Excerpted text:
Microsoft Addresses Critical Zero-Day Vulnerabilities in November Patch Tuesday
Microsoft’s November 2024 Patch Tuesday addresses 92 vulnerabilities, including four critical and 83 deemed “important.” Notably, this release includes patches for four zero-day vulnerabilities actively exploited in the wild, underscoring the critical need for immediate action from organizations and users. Noteworthy fixes cover vulnerabilities in prominent Microsoft services, including Azure Active Directory, Windows Kerberos, .NET and Visual Studio, SQL Server, and Hyper-V. This edition also features a Defense in Depth (DiD) update for Microsoft SharePoint Server, enhancing protections beyond basic vulnerability patching.
Zero-Day Vulnerabilities Require Immediate Attention
Among the addressed vulnerabilities, four stand out due to their active exploitation:
- CVE-2024-43451 (NTLM Hash Disclosure Spoofing Vulnerability): This vulnerability enables attackers to potentially disclose a user’s NTLMv2 hash, facilitating unauthorized authentication. The Cybersecurity and Infrastructure Security Agency (CISA) has added this to its Known Exploited Vulnerabilities Catalog, mandating federal agencies to patch by December 3, 2024.

Dataset excerpts
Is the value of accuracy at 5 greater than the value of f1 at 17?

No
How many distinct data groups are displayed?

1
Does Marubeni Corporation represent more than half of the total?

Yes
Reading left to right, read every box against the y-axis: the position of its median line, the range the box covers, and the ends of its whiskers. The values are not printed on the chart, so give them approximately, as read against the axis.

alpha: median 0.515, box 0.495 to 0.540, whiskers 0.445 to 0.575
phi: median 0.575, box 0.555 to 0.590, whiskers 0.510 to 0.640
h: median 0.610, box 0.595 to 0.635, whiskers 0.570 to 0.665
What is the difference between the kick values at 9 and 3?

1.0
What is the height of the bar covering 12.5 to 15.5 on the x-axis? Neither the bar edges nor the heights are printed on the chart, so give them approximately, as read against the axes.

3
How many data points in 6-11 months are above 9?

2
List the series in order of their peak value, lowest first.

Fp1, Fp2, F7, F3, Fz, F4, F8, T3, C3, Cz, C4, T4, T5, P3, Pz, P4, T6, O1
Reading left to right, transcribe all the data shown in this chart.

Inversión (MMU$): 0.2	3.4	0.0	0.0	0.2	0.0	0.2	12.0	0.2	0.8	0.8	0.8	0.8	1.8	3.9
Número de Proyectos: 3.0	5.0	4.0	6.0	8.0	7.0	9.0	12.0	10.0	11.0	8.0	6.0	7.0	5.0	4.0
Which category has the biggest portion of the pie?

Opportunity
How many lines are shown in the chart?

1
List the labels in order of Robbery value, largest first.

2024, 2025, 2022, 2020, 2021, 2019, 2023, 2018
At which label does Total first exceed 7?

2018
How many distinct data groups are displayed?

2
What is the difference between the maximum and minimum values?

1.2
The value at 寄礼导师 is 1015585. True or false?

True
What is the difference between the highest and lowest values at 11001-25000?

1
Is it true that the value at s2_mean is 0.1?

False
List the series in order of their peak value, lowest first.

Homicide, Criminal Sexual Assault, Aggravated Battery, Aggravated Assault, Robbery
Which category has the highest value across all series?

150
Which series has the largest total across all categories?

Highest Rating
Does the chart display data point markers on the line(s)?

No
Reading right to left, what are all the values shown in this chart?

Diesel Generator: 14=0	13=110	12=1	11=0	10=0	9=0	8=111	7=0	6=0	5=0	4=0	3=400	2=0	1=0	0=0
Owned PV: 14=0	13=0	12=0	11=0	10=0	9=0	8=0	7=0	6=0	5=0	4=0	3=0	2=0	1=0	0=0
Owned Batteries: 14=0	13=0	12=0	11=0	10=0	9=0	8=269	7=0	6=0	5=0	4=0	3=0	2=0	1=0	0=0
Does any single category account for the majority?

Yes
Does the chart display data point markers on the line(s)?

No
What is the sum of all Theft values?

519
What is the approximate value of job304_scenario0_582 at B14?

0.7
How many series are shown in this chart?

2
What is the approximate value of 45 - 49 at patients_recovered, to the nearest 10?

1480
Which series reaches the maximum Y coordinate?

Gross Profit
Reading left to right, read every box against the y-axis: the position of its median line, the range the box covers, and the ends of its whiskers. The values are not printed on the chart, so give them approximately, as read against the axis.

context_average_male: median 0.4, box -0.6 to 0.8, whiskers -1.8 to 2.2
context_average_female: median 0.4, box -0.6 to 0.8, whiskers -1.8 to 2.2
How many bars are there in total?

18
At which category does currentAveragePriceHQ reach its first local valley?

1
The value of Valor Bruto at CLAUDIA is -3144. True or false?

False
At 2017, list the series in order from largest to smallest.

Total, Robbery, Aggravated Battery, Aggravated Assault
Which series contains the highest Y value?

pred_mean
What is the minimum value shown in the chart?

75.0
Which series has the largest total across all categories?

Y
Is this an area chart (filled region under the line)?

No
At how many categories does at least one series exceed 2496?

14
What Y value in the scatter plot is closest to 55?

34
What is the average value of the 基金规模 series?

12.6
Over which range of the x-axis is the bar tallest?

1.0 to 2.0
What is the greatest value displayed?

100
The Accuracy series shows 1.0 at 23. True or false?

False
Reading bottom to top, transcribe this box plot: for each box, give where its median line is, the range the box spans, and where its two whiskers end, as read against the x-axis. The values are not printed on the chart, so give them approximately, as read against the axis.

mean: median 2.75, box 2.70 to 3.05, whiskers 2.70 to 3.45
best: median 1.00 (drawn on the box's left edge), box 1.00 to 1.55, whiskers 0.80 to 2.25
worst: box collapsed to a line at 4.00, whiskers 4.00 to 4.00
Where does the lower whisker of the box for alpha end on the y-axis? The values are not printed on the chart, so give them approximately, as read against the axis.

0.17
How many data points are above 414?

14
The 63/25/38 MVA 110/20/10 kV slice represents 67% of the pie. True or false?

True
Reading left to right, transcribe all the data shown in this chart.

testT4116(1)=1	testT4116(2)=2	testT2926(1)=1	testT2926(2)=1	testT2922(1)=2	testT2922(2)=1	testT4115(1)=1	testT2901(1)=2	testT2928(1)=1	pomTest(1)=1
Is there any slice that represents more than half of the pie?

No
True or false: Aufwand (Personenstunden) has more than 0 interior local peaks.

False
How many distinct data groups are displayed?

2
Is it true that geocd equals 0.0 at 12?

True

What is needed:
Reproduce word for word the part of the Patch Tuesday article starting at "Microsoft Addresses Critical" and ending at "basic vulnerability patching.". The records were taken from a different source than the text.

Output:
Microsoft Addresses Critical Zero-Day Vulnerabilities in November Patch Tuesday
Microsoft’s November 2024 Patch Tuesday addresses 92 vulnerabilities, including four critical and 83 deemed “important.” Notably, this release includes patches for four zero-day vulnerabilities actively exploited in the wild, underscoring the critical need for immediate action from organizations and users. Noteworthy fixes cover vulnerabilities in prominent Microsoft services, including Azure Active Directory, Windows Kerberos, .NET and Visual Studio, SQL Server, and Hyper-V. This edition also features a Defense in Depth (DiD) update for Microsoft SharePoint Server, enhancing protections beyond basic vulnerability patching.